Monday, November 26, 2012

The Failings of November

"I want juuuuuuiiiiiiccccce," says (says?) Max.
"Max. Just ask for juice. Juice only has one syllable. I will get you some juice."
Juice procured. Apple. Purple sippy.
"I want orrrrannnnge juuiiicce."
New juice procured. Orange. Orange sippy."
"I want orange juiccce in purple sippppppppppy." Tear. Big ones. Very loud tears. Very loud request. Very loud picking up of Max and putting him on the bed in his room. Very big cry for daddy. Who will wonder at him why he needs orange juice in his purple sippy.
We don't often understand the ways of the Max. He is loud. We are confused. Many tears shed by many people.

In the forest, running with Zoe.
"But my leg itches."
"Do we have to stop every five feet?"
"But it REALLY itches."
"Isn't that what running is for. To ignore the itching? I thought you said you wanted to go running. You used to go running with me when you were 6. Now that you're 7, you don't even like to run."

Entries drawn from a collection:
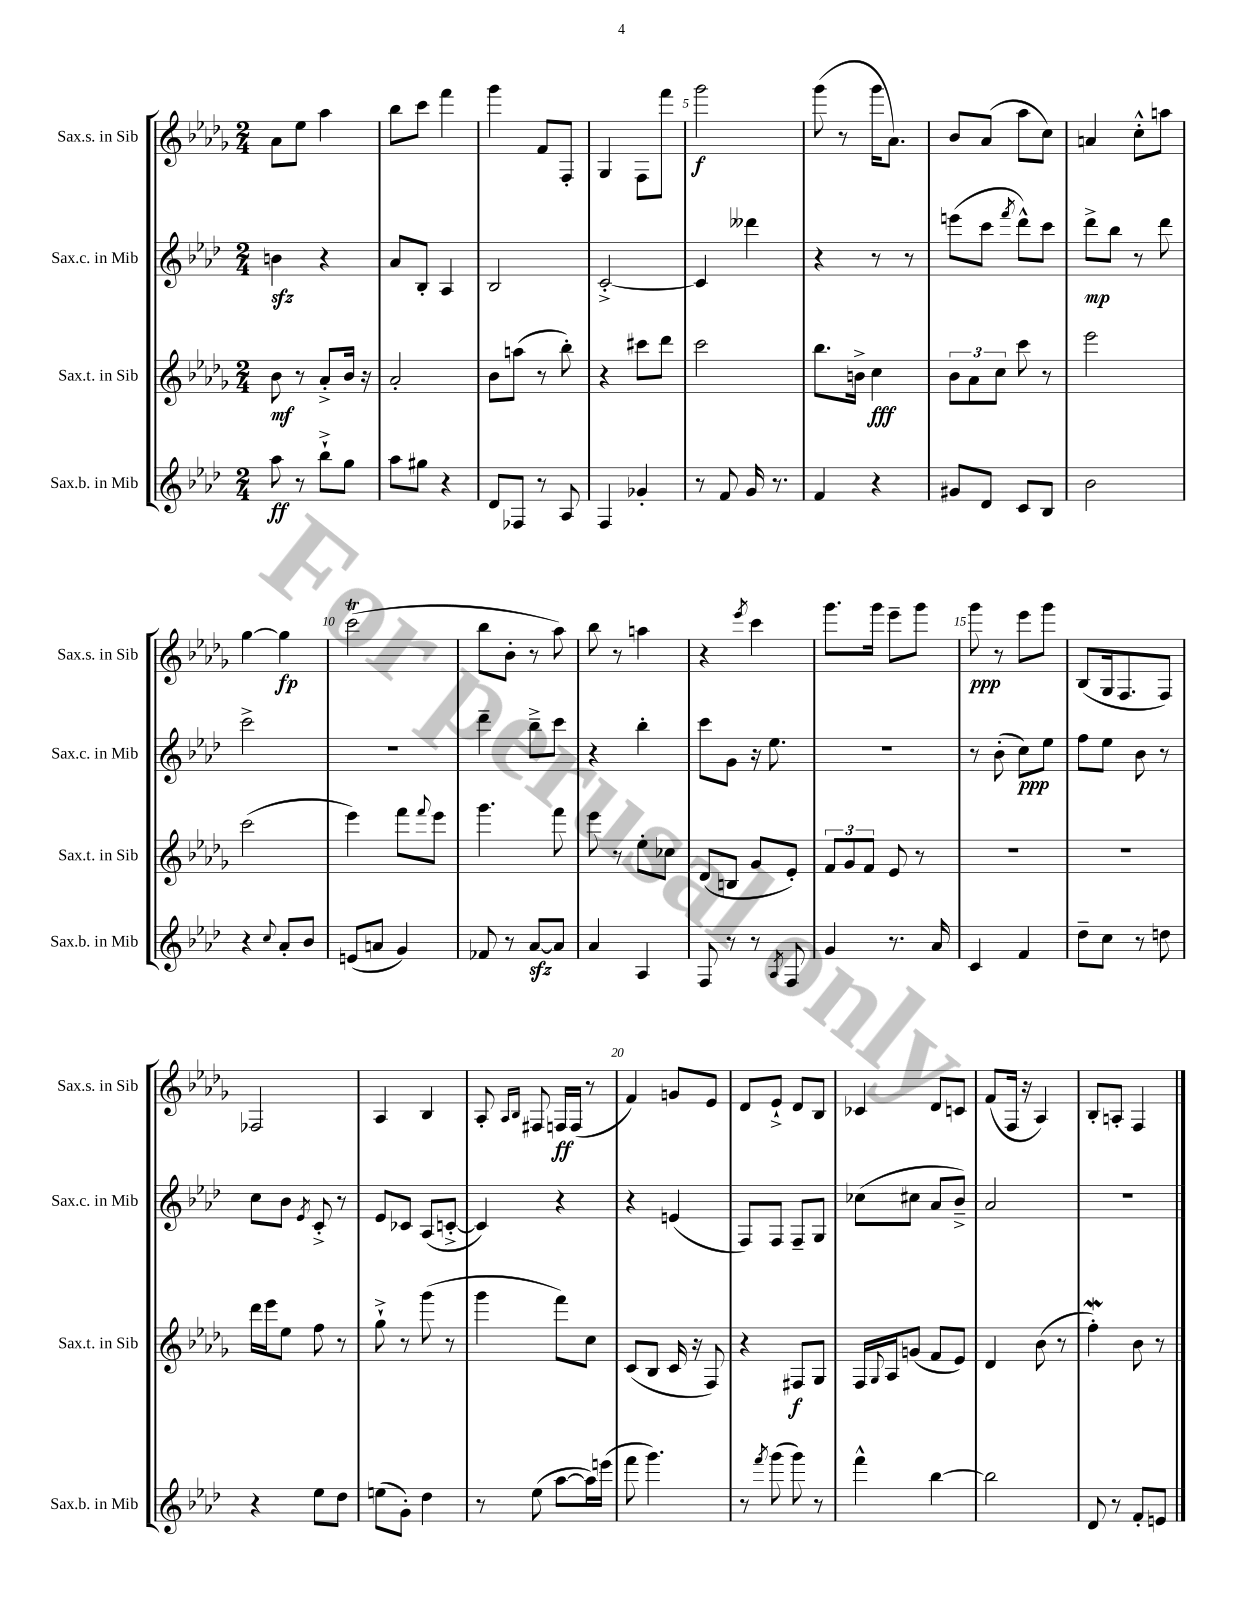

**kern	**dynam	**kern	**dynam	**kern	**dynam	**kern	**dynam
*part4	*part4	*part3	*part3	*part2	*part2	*part1	*part1
*staff4	*staff4	*staff3	*staff3	*staff2	*staff2	*staff1	*staff1
*I"Sax.b. in Mib	*	*I"Sax.t. in Sib	*	*I"Sax.c. in Mib	*	*I"Sax.s. in Sib	*
*I'Sax.b. in Mib	*	*I'Sax.t. in Sib	*	*I'Sax.c. in Mib	*	*I'Sax.s. in Sib	*
*clefG2	*	*clefG2	*	*clefG2	*	*clefG2	*
*k[b-e-a-d-]	*	*k[b-e-a-d-g-]	*	*k[b-e-a-d-]	*	*k[b-e-a-d-g-]	*
*M2/4	*	*M2/4	*	*M2/4	*	*M2/4	*
=1	=1	=1	=1	=1	=1	=1	=1
8aa-\	ff	8b-\	mf	4bnzz\	.	8a-\L	.
8r	.	8r	.	.	.	8ee-\J	.
8bb-`^\L	.	8a-'^/L	.	4r	.	4aa-\	.
8gg\J	.	16b-/Jk	.	.	.	.	.
.	.	16r	.	.	.	.	.
=2	=2	=2	=2	=2	=2	=2	=2
8aa-\L	.	2a-'/	.	8a-/L	.	8bb-\L	.
8gg#X\J	.	.	.	8B-'/J	.	8ccc\J	.
4r	.	.	.	4A-/	.	4fff\	.
=3	=3	=3	=3	=3	=3	=3	=3
8d-/L	.	8b-\L	.	2B-/	.	4ggg-\	.
8F-X/J	.	(8aan\J	.	.	.	.	.
8r	.	8r	.	.	.	8f/L	.
8A-/	.	8bb-'\)	.	.	.	8F'/J	.
=4	=4	=4	=4	=4	=4	=4	=4
4F/	.	4r	.	[2c'^/	.	4G-/	.
4g-X'/	.	8ccc#X\L	.	.	.	8F\L	.
.	.	8ddd-\J	.	.	.	8fff\J	.
=5	=5	=5	=5	=5	=5	=5	=5
8r	.	2ccc\	.	4c/]	.	2ggg-\	f
8f/	.	.	.	.	.	.	.
16g/	.	.	.	4ddd--X\	.	.	.
8.r	.	.	.	.	.	.	.
=6	=6	=6	=6	=6	=6	=6	=6
4f/	.	8.bb-\L	.	4r	.	(8ggg-\	.
.	.	.	.	.	.	8r	.
.	.	16bn^\Jk	.	.	.	.	.
4r	.	4cc\	fff	8r	.	16ggg-\KL	.
.	.	.	.	.	.	8.a-\J)	.
.	.	.	.	8r	.	.	.
=7	=7	=7	=7	=7	=7	=7	=7
8g#X/L	.	12b-\L	.	(8eeen\L	.	8b-/L	.
.	.	12a-\	.	.	.	.	.
8d-/J	.	.	.	8ccc\J	.	(8a-/J	.
.	.	12cc\J	.	.	.	.	.
.	.	.	.	8qfff/	.	.	.
8c/L	.	8ccc\	.	8ddd-^^\L)	.	8aa-\L	.
8B-/J	.	8r	.	8ccc\J	.	8cc\J)	.
=8	=8	=8	=8	=8	=8	=8	=8
2b-\	.	2eee-\	.	8ddd-^\L	mp	4an/	.
.	.	.	.	8bb-\J	.	.	.
.	.	.	.	8r	.	8cc'^^\L	.
.	.	.	.	8ddd-\	.	8aan\J	.
!!LO:LB:g=z
=9	=9	=9	=9	=9	=9	=9	=9
4r	.	(2ccc\	.	2ccc^\	.	[4gg-\	.
8qqcc/	.	.	.	.	.	.	.
8a-'/L	.	.	.	.	.	4gg-\]	fp
8b-/J	.	.	.	.	.	.	.
=10	=10	=10	=10	=10	=10	=10	=10
(8en/L	.	4eee-\)	.	2r	.	(2ccct\	.
8an/J	.	.	.	.	.	.	.
4g/)	.	8fff\L	.	.	.	.	.
.	.	8qqfff/	.	.	.	.	.
.	.	8eee-\J	.	.	.	.	.
=11	=11	=11	=11	=11	=11	=11	=11
8f-X/	.	4.ggg-\	.	4ddd-~\	.	8bb-\L	.
8r	.	.	.	.	.	8b-'\J	.
[8a-zz/L	.	.	.	8bb-~^\L	.	8r	.
8a-/J]	.	8fff\	.	8ccc\J	.	8aa-\)	.
=12	=12	=12	=12	=12	=12	=12	=12
4a-/	.	8eee-\	.	4r	.	8bb-\	.
.	.	8r	.	.	.	8r	.
4A-/	.	8ee-'\L	.	4bb-'\	.	4aan\	.
.	.	8cc-X\J	.	.	.	.	.
=13	=13	=13	=13	=13	=13	=13	=13
8F/	.	(8d-/L	.	8ccc\L	.	4r	.
8r	.	8Bn/J	.	8g\J	.	.	.
.	.	.	.	.	.	8qeee-/	.
8r	.	8g-/L	.	16r	.	4ccc\	.
.	.	.	.	8.ee-\	.	.	.
8qA-/	.	.	.	.	.	.	.
8F/	.	8e-'/J)	.	.	.	.	.
=14	=14	=14	=14	=14	=14	=14	=14
4g/	.	12f/L	.	2r	.	8.ggg-\L	.
.	.	12g-/	.	.	.	.	.
.	.	12f/J	.	.	.	.	.
.	.	.	.	.	.	16ggg-\Jk	.
8.r	.	8e-/	.	.	.	8eee-~\L	.
.	.	8r	.	.	.	8ggg-\J	.
16a-/	.	.	.	.	.	.	.
=15	=15	=15	=15	=15	=15	=15	=15
4c/	.	2r	.	8r	.	8ggg-\	ppp
.	.	.	.	(8b-'\	.	8r	.
4f/	.	.	.	8cc\L)	ppp	8eee-\L	.
.	.	.	.	8ee-\J	.	8ggg-\J	.
=16	=16	=16	=16	=16	=16	=16	=16
8dd-~\L	.	2r	.	8ff\L	.	(8B-/L	.
8cc\J	.	.	.	8ee-\J	.	16G-/k	.
.	.	.	.	.	.	8.F/	.
8r	.	.	.	8b-\	.	.	.
8ddn\	.	.	.	8r	.	8F/J)	.
!!LO:LB:g=z
=17	=17	=17	=17	=17	=17	=17	=17
4r	.	16ddd-\LL	.	8cc\L	.	2F-X/	.
.	.	16eee-\J	.	.	.	.	.
.	.	8ee-\J	.	8b-\J	.	.	.
.	.	.	.	8qe-/	.	.	.
8ee-\L	.	8ff\	.	8c'^/	.	.	.
8dd-\J	.	8r	.	8r	.	.	.
=18	=18	=18	=18	=18	=18	=18	=18
(8een\L	.	8gg-`^\	.	8e-/L	.	4A-/	.
8g'\J)	.	8r	.	8c-X/J	.	.	.
4dd-\	.	(8ggg-\	.	(8A-/L	.	4B-/	.
.	.	8r	.	[8cn'^/J	.	.	.
=19	=19	=19	=19	=19	=19	=19	=19
8r	.	4ggg-\	.	4c/])	.	8A-'/	.
.	.	.	.	.	.	16qqA-/LL	.
.	.	.	.	.	.	16qqB-/JJ	.
(8ee-\	.	.	.	.	.	8F#X/	.
[8aa-\L	.	8fff\L)	.	4r	.	16Fn/LL	ff
.	.	.	.	.	.	(16F/JJ	.
16aa-\L])	.	8cc\J	.	.	.	8r	.
(16eeen\JJ	.	.	.	.	.	.	.
=20	=20	=20	=20	=20	=20	=20	=20
8fff\	.	(8c/L	.	4r	.	4f/)	.
4.ggg\)	.	8B-/J	.	.	.	.	.
.	.	16c/	.	(4en/	.	8gn/L	.
.	.	16r	.	.	.	.	.
.	.	8F/)	.	.	.	8e-/J	.
=21	=21	=21	=21	=21	=21	=21	=21
8r	.	4r	.	8F/L)	.	8d-/L	.
8qfff/	.	.	.	.	.	.	.
(8ggg\	.	.	.	8F/J	.	8e-`^/J	.
8ggg\)	.	8F#X/L	f	8F~/L	.	8d-/L	.
8r	.	8G-/J	.	8G/J	.	8B-/J	.
=22	=22	=22	=22	=22	=22	=22	=22
4fff^^\	.	16F/LL	.	(8cc-X\L	.	4c-X/	.
.	.	8qqG-/	.	.	.	.	.
.	.	16A-/J	.	.	.	.	.
.	.	(8gn/J	.	8cc#X\J	.	.	.
[4bb-\	.	8f/L	.	8a-/L	.	8d-/L	.
.	.	8e-/J)	.	8b-~^/J)	.	8cn/J	.
=23	=23	=23	=23	=23	=23	=23	=23
2bb-\]	.	4d-/	.	2a-/	.	(8f/L	.
.	.	.	.	.	.	16F/Jk	.
.	.	.	.	.	.	16r	.
.	.	(8b-\	.	.	.	4A-/)	.
.	.	8r	.	.	.	.	.
=24	=24	=24	=24	=24	=24	=24	=24
8d-/	.	4ffW'\)	.	2r	.	8B-'/L	.
8r	.	.	.	.	.	8An'/J	.
8f'/L	.	8b-\	.	.	.	4F/	.
8en/J	.	8r	.	.	.	.	.
==	==	==	==	==	==	==	==
*-	*-	*-	*-	*-	*-	*-	*-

== What to work on ==
- a) For the blog post "The Failings of November," decide whether each statement agrees with it, and answer yes or no, quoting the words that settle it: (i) The first juice Max receives is apple, in a purple sippy. (ii) Zoe is 6 years old. (iii) The run with Zoe takes place on a beach.
- b) Edit the blog post by rewriting everything from "The Failings of" down to "running with Zoe." with "sippy" changed to "cup".
The records have no connection to the blog post.

== Task-by-task answers ==
- a)
(i) Yes: "Juice procured. Apple. Purple sippy."
(ii) No: "Now that you're 7, you don't even like to run."
(iii) No: "In the forest, running with Zoe."

- b)
The Failings of November

"I want juuuuuuiiiiiiccccce," says (says?) Max.
"Max. Just ask for juice. Juice only has one syllable. I will get you some juice."
Juice procured. Apple. Purple cup.
"I want orrrrannnnge juuiiicce."
New juice procured. Orange. Orange cup."
"I want orange juiccce in purple sippppppppppy." Tear. Big ones. Very loud tears. Very loud request. Very loud picking up of Max and putting him on the bed in his room. Very big cry for daddy. Who will wonder at him why he needs orange juice in his purple cup.
We don't often understand the ways of the Max. He is loud. We are confused. Many tears shed by many people.

In the forest, running with Zoe.